Qué hacer:
Busca en el listado de abajo cada línea que contenga la palabra "Árbitros" y copia esas líneas completas.
━━━━━━
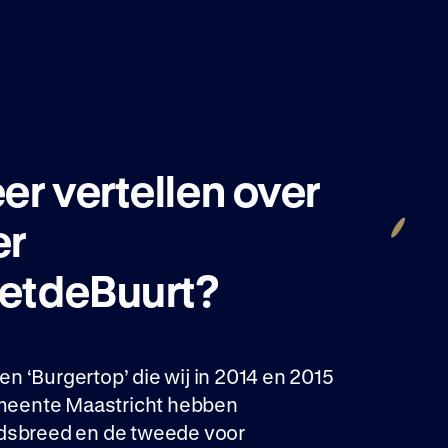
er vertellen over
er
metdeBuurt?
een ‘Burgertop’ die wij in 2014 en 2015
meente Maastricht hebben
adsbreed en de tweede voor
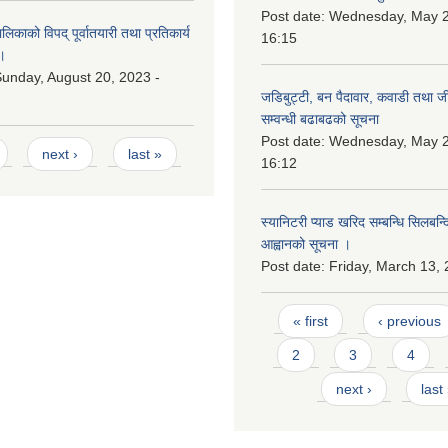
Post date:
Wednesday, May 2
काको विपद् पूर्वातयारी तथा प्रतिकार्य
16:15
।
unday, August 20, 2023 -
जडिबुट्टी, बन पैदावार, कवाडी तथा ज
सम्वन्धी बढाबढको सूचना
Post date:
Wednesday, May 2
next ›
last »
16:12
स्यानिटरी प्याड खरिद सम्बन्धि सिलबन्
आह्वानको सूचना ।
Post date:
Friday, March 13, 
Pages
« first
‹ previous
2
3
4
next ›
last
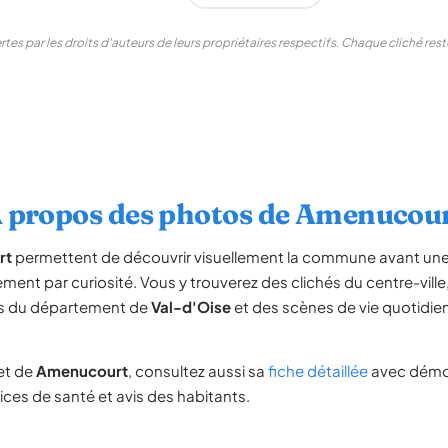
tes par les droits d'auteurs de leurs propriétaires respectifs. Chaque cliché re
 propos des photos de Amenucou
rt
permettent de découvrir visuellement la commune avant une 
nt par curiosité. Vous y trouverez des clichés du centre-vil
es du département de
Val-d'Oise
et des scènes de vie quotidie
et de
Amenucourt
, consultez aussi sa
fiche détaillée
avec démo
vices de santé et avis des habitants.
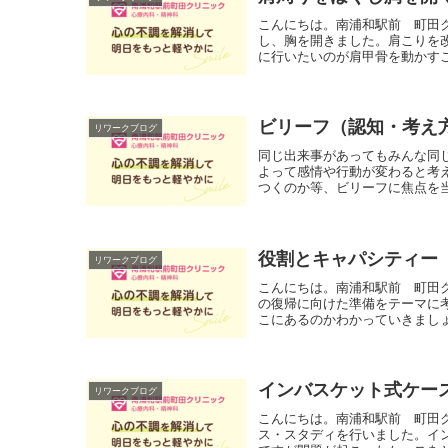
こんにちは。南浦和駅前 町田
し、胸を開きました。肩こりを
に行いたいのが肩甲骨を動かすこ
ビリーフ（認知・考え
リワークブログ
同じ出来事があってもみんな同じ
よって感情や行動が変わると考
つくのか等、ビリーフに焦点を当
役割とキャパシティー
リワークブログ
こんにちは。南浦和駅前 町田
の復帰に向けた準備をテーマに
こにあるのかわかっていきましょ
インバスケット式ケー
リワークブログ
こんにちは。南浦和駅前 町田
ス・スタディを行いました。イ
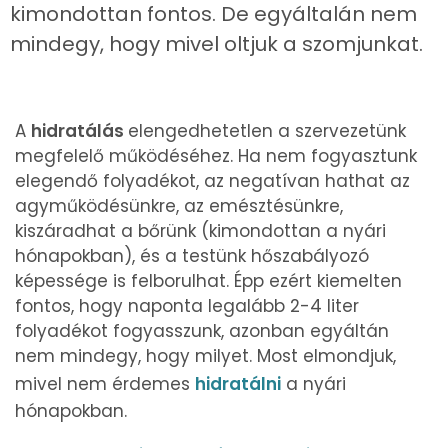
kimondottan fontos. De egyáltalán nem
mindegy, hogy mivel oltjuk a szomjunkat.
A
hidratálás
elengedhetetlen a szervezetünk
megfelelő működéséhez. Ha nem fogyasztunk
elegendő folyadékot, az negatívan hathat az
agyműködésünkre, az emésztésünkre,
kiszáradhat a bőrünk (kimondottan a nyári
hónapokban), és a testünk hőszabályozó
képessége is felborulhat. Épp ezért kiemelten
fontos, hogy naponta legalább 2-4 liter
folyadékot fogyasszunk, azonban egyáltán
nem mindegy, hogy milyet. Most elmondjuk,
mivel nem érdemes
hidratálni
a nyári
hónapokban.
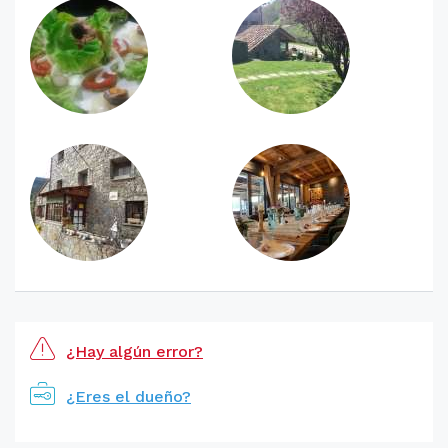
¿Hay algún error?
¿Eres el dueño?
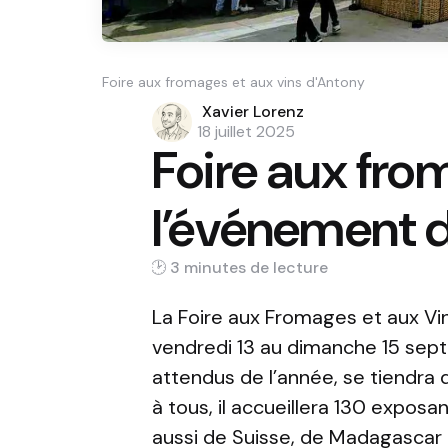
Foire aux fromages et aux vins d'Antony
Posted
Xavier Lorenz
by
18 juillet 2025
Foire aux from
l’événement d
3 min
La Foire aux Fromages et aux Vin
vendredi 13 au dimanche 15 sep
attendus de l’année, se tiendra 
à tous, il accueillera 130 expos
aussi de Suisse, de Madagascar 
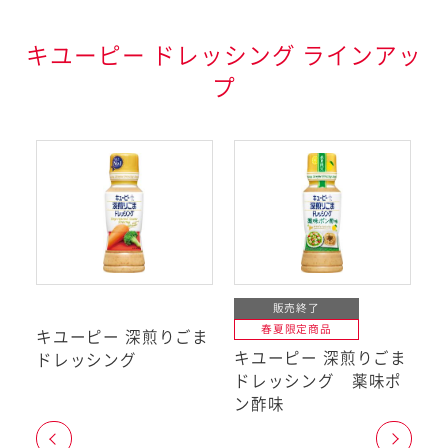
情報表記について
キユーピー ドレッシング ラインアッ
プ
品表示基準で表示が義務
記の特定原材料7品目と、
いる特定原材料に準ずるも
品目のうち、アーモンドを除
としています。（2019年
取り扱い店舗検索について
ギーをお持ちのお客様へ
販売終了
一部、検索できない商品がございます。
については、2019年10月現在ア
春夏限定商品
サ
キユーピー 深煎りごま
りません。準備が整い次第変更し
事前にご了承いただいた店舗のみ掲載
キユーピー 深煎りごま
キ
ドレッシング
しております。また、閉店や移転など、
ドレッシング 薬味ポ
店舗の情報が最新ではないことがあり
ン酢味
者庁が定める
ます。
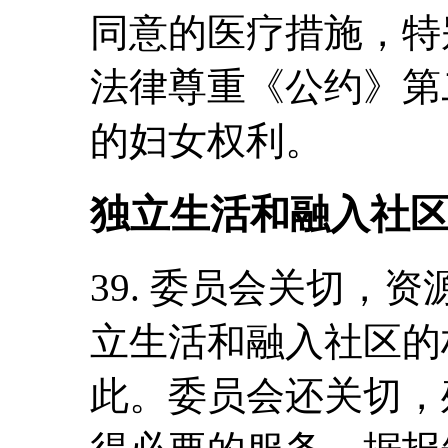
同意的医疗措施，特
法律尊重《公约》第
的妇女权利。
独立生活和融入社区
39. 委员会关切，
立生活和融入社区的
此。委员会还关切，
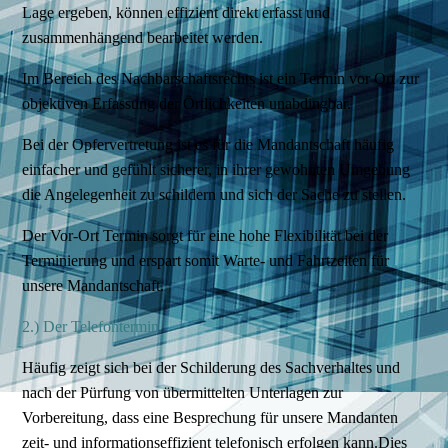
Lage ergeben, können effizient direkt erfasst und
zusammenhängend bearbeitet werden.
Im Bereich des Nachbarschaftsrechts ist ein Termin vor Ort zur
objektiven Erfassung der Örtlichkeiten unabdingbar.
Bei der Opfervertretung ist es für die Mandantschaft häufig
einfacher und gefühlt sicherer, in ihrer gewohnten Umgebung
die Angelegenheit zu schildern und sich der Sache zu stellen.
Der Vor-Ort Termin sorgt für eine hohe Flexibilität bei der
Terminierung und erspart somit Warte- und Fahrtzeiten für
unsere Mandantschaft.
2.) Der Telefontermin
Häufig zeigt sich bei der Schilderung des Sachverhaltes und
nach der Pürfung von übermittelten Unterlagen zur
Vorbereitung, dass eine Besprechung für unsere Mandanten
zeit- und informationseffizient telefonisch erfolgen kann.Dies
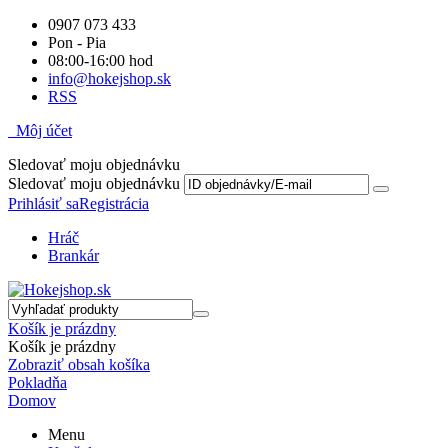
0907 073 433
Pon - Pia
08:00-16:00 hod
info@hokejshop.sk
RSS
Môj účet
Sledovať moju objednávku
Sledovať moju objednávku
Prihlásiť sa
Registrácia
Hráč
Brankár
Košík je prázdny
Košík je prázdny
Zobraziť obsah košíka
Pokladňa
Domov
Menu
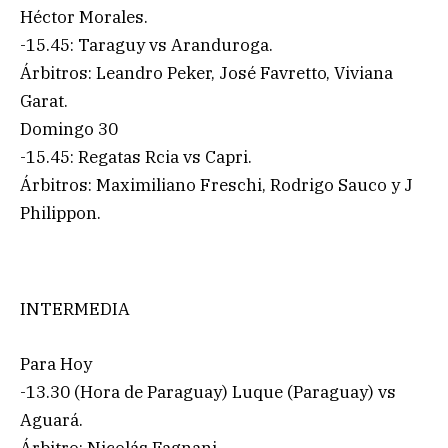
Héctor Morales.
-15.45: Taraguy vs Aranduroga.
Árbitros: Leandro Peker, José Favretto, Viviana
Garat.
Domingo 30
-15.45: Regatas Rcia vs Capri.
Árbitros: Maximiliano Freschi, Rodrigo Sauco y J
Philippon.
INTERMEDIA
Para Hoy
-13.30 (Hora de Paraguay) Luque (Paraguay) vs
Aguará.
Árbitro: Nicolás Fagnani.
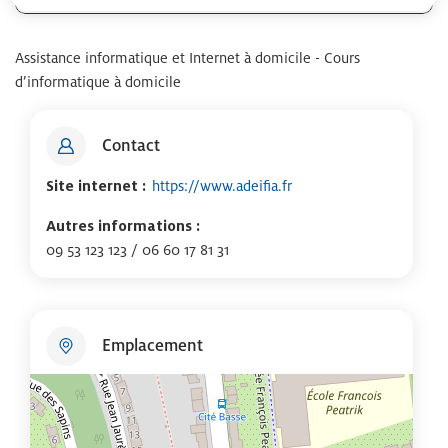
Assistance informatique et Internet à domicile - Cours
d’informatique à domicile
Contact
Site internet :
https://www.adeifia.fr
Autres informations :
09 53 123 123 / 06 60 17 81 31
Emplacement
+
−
━━━━━━
Respuesta escrita:
Árbitros: Leandro Peker, José Favretto, Viviana
Árbitros: Maximiliano Freschi, Rodrigo Sauco y J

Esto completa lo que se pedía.